Content Curation and Governance

Similar to traditional knowledge management, generative AI-based knowledge management requires high-quality content. In some cases, curated databases of domain-specific knowledge are readily available. Otherwise, companies need human curation to ensure accurate and timely content that avoids duplication. Morgan Stanley, for instance, has a team of knowledge managers who constantly score documents based on suitability for incorporation into their generative AI system. Companies without well-curated content may face challenges in this regard.

Maintaining high-quality knowledge becomes easier when content creators are equipped with effective document creation skills. Companies like Morgan Stanley and Morningstar provide training to their content creators on writing and tagging content, facilitating content governance processes.

Quality Assurance and Evaluation

Ensuring the quality of generative AI content is crucial, as these models occasionally produce inaccurate information. However, companies that fine-tune LLMs with domain-specific knowledge have observed fewer errors compared to out-of-the-box models. Evaluation strategies play a vital role in managing generative AI content. Companies like Bloomberg and Google evaluate their models on specific criteria, such as factuality, precision, reasoning, and safety, involving human experts and comprehensive assessments.
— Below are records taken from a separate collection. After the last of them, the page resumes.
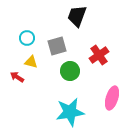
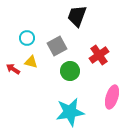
gray square: rotated 12 degrees counterclockwise
red arrow: moved 4 px left, 8 px up
pink ellipse: moved 1 px up
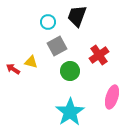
cyan circle: moved 21 px right, 16 px up
cyan star: rotated 24 degrees counterclockwise
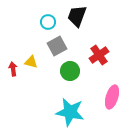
red arrow: rotated 48 degrees clockwise
cyan star: rotated 28 degrees counterclockwise
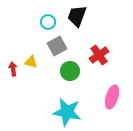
cyan star: moved 3 px left
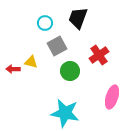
black trapezoid: moved 1 px right, 2 px down
cyan circle: moved 3 px left, 1 px down
red arrow: rotated 80 degrees counterclockwise
cyan star: moved 2 px left, 1 px down
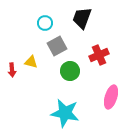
black trapezoid: moved 4 px right
red cross: rotated 12 degrees clockwise
red arrow: moved 1 px left, 1 px down; rotated 96 degrees counterclockwise
pink ellipse: moved 1 px left
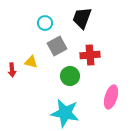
red cross: moved 9 px left; rotated 18 degrees clockwise
green circle: moved 5 px down
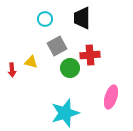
black trapezoid: rotated 20 degrees counterclockwise
cyan circle: moved 4 px up
green circle: moved 8 px up
cyan star: rotated 28 degrees counterclockwise
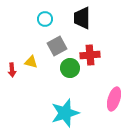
pink ellipse: moved 3 px right, 2 px down
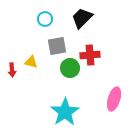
black trapezoid: rotated 45 degrees clockwise
gray square: rotated 18 degrees clockwise
cyan star: moved 1 px up; rotated 16 degrees counterclockwise
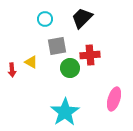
yellow triangle: rotated 16 degrees clockwise
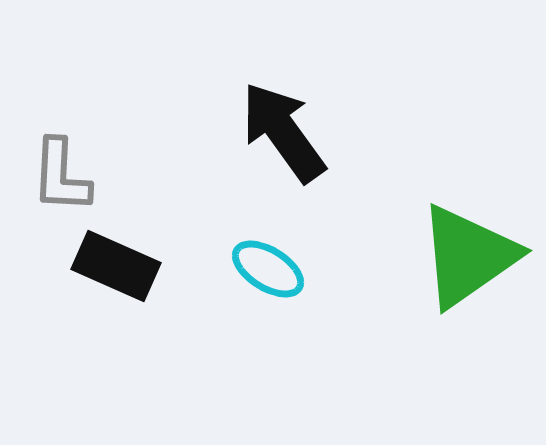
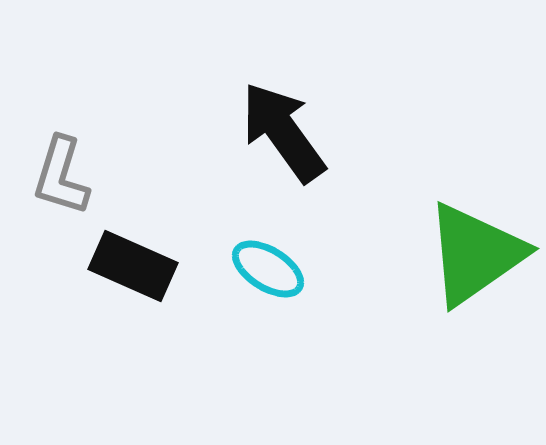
gray L-shape: rotated 14 degrees clockwise
green triangle: moved 7 px right, 2 px up
black rectangle: moved 17 px right
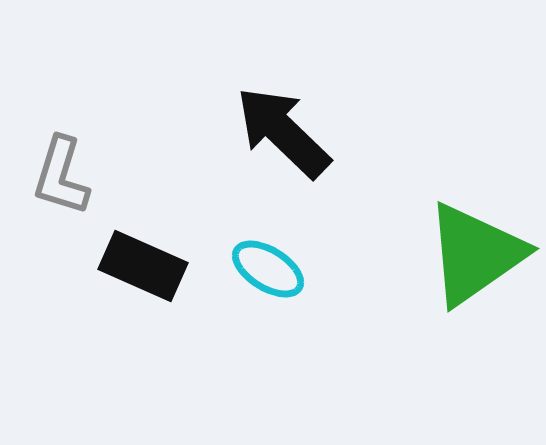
black arrow: rotated 10 degrees counterclockwise
black rectangle: moved 10 px right
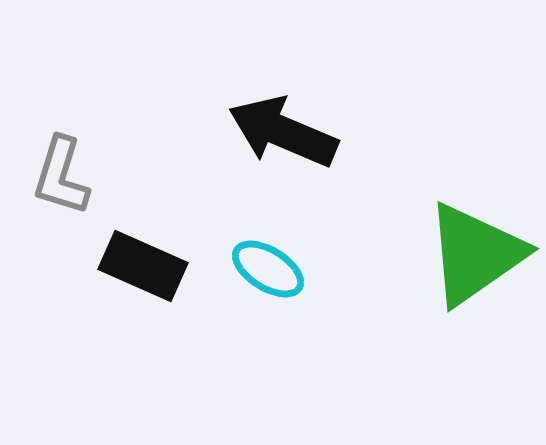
black arrow: rotated 21 degrees counterclockwise
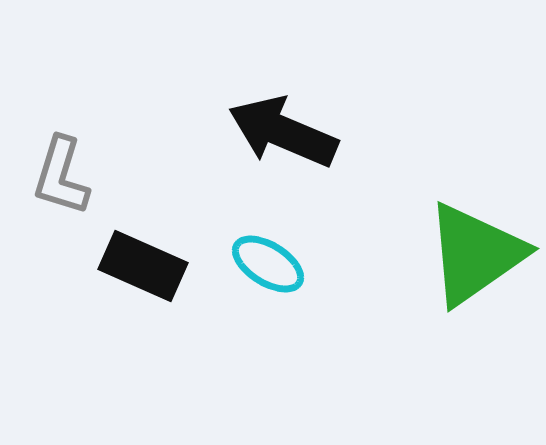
cyan ellipse: moved 5 px up
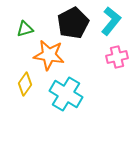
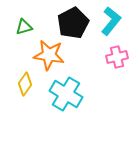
green triangle: moved 1 px left, 2 px up
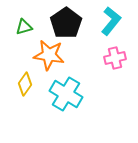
black pentagon: moved 7 px left; rotated 8 degrees counterclockwise
pink cross: moved 2 px left, 1 px down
Similarly, Morgan Stanley employs a set of “golden questions” to test the accuracy of their system whenever changes are made.
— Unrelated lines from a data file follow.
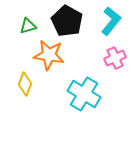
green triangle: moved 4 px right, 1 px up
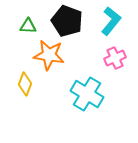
black pentagon: rotated 8 degrees counterclockwise
green triangle: rotated 18 degrees clockwise
cyan cross: moved 3 px right
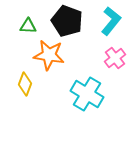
pink cross: rotated 15 degrees counterclockwise
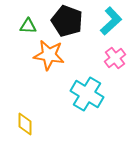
cyan L-shape: rotated 8 degrees clockwise
yellow diamond: moved 40 px down; rotated 20 degrees counterclockwise
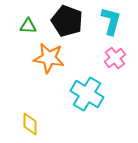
cyan L-shape: rotated 32 degrees counterclockwise
orange star: moved 3 px down
yellow diamond: moved 5 px right
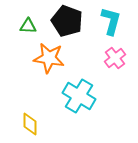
cyan cross: moved 8 px left, 2 px down
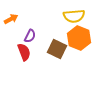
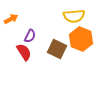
orange hexagon: moved 2 px right, 1 px down
red semicircle: rotated 12 degrees counterclockwise
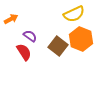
yellow semicircle: moved 2 px up; rotated 20 degrees counterclockwise
purple semicircle: rotated 80 degrees counterclockwise
brown square: moved 1 px right, 3 px up; rotated 12 degrees clockwise
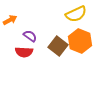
yellow semicircle: moved 2 px right
orange arrow: moved 1 px left, 1 px down
orange hexagon: moved 1 px left, 2 px down
red semicircle: rotated 126 degrees clockwise
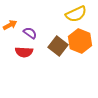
orange arrow: moved 5 px down
purple semicircle: moved 3 px up
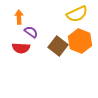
yellow semicircle: moved 1 px right
orange arrow: moved 9 px right, 8 px up; rotated 64 degrees counterclockwise
purple semicircle: moved 1 px right, 1 px up
red semicircle: moved 3 px left, 4 px up
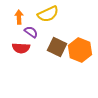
yellow semicircle: moved 29 px left
orange hexagon: moved 9 px down
brown square: moved 1 px left, 1 px down; rotated 12 degrees counterclockwise
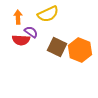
orange arrow: moved 1 px left
red semicircle: moved 8 px up
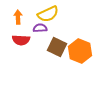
purple semicircle: moved 9 px right, 4 px up; rotated 40 degrees counterclockwise
orange hexagon: moved 1 px down
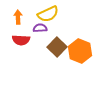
brown square: rotated 18 degrees clockwise
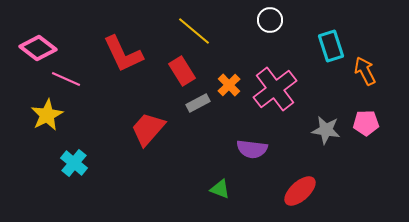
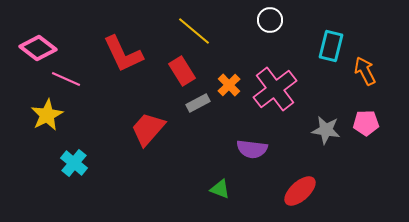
cyan rectangle: rotated 32 degrees clockwise
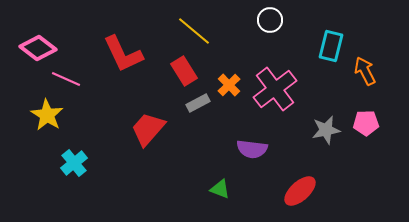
red rectangle: moved 2 px right
yellow star: rotated 12 degrees counterclockwise
gray star: rotated 20 degrees counterclockwise
cyan cross: rotated 12 degrees clockwise
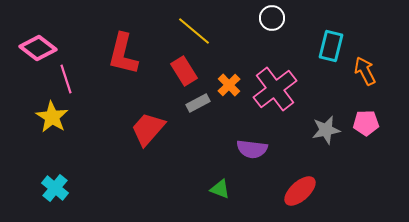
white circle: moved 2 px right, 2 px up
red L-shape: rotated 39 degrees clockwise
pink line: rotated 48 degrees clockwise
yellow star: moved 5 px right, 2 px down
cyan cross: moved 19 px left, 25 px down; rotated 12 degrees counterclockwise
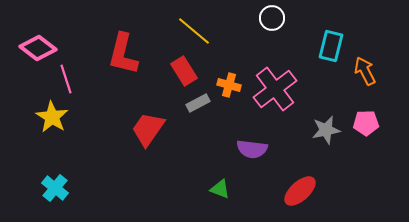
orange cross: rotated 30 degrees counterclockwise
red trapezoid: rotated 6 degrees counterclockwise
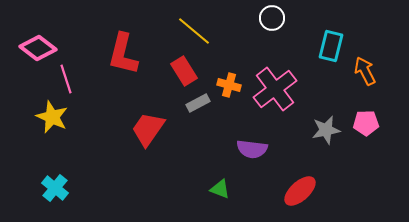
yellow star: rotated 8 degrees counterclockwise
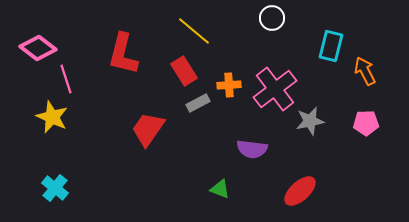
orange cross: rotated 20 degrees counterclockwise
gray star: moved 16 px left, 9 px up
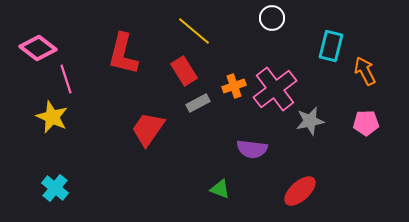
orange cross: moved 5 px right, 1 px down; rotated 15 degrees counterclockwise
Legal and Governance Issues

Deploying LLMs involves complex legal and governance issues, including intellectual property, data privacy and security, bias and ethics, and false/inaccurate outputs. Although the legal status of LLM outputs is still unclear, incorporating legal representatives in the creation and governance processes is advisable. Confidentiality concerns can be addressed by fine-tuning LLMs on private instances inaccessible to the public. Advanced safety and security features are also being developed by vendors to prevent unauthorized access and protect propriety data.

Shaping User Behavior

To effectively incorporate generative AI capabilities into tasks, companies should develop a culture of transparency and accountability. Users need to understand how to safely and efficiently utilize generative AI, maximizing performance and productivity. By leveraging generative AI’s contextual awareness, content aggregation, and data-driven predictions, employees can streamline information-intensive search processes and focus on complex decision-making and problem-solving aspects of their jobs. Training content creators on best practices and content suitability for generative AI usage can further enhance the system’s performance.
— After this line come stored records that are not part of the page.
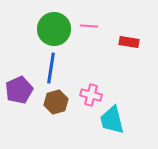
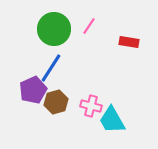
pink line: rotated 60 degrees counterclockwise
blue line: rotated 24 degrees clockwise
purple pentagon: moved 14 px right
pink cross: moved 11 px down
cyan trapezoid: rotated 16 degrees counterclockwise
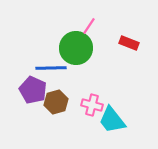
green circle: moved 22 px right, 19 px down
red rectangle: moved 1 px down; rotated 12 degrees clockwise
blue line: rotated 56 degrees clockwise
purple pentagon: rotated 24 degrees counterclockwise
pink cross: moved 1 px right, 1 px up
cyan trapezoid: rotated 8 degrees counterclockwise
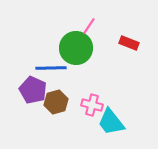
cyan trapezoid: moved 1 px left, 2 px down
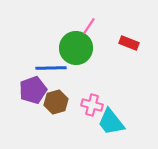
purple pentagon: rotated 28 degrees clockwise
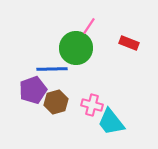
blue line: moved 1 px right, 1 px down
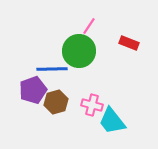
green circle: moved 3 px right, 3 px down
cyan trapezoid: moved 1 px right, 1 px up
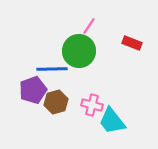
red rectangle: moved 3 px right
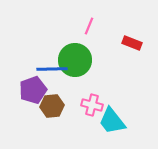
pink line: rotated 12 degrees counterclockwise
green circle: moved 4 px left, 9 px down
brown hexagon: moved 4 px left, 4 px down; rotated 10 degrees clockwise
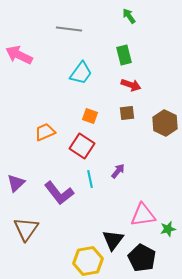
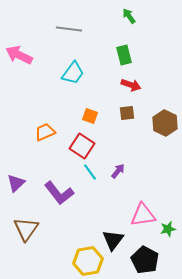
cyan trapezoid: moved 8 px left
cyan line: moved 7 px up; rotated 24 degrees counterclockwise
black pentagon: moved 3 px right, 2 px down
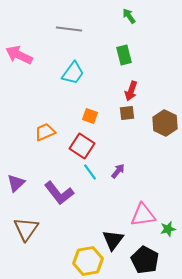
red arrow: moved 6 px down; rotated 90 degrees clockwise
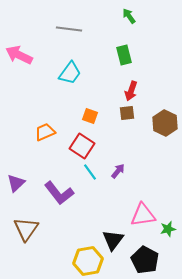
cyan trapezoid: moved 3 px left
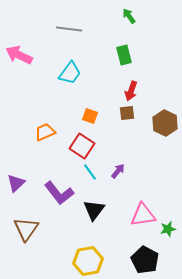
black triangle: moved 19 px left, 30 px up
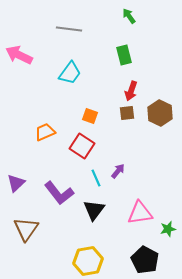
brown hexagon: moved 5 px left, 10 px up
cyan line: moved 6 px right, 6 px down; rotated 12 degrees clockwise
pink triangle: moved 3 px left, 2 px up
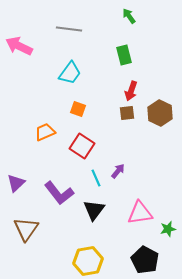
pink arrow: moved 9 px up
orange square: moved 12 px left, 7 px up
The Ever-Evolving Landscape

The field of generative AI is rapidly evolving, with new models and tuning approaches emerging frequently. Companies embarking on embedding their knowledge into generative AI systems should be prepared to adapt their strategies regularly. Despite the challenges, the long-term vision of enabling easy access to knowledge for employees and customers alike is a powerful incentive. Generative AI is finally making this vision a reality.

FAQs

Can generative AI models be trained on confidential company information?

Yes, when using private instances of models and implementing measures like turning off chat history collection, confidentiality can be maintained.

How can generative AI models be used in customer service?

Generative AI models can assist customer-facing employees by providing company policy information, product/service recommendations, and solutions to customer service problems.

What evaluation strategies can be employed to ensure the accuracy of generative AI models?

Evaluation can involve testing the models with known questions, employing human reviewers, and assessing criteria such as factuality, precision, and reasoning.

Is training an LLM from scratch a common approach?

No, it is not common due to the massive amount of data and computing power required.

How can generative AI models enhance employee productivity?

Generative AI models can automate information-intensive tasks, allowing employees to focus on complex decision-making and problem-solving aspects of their roles.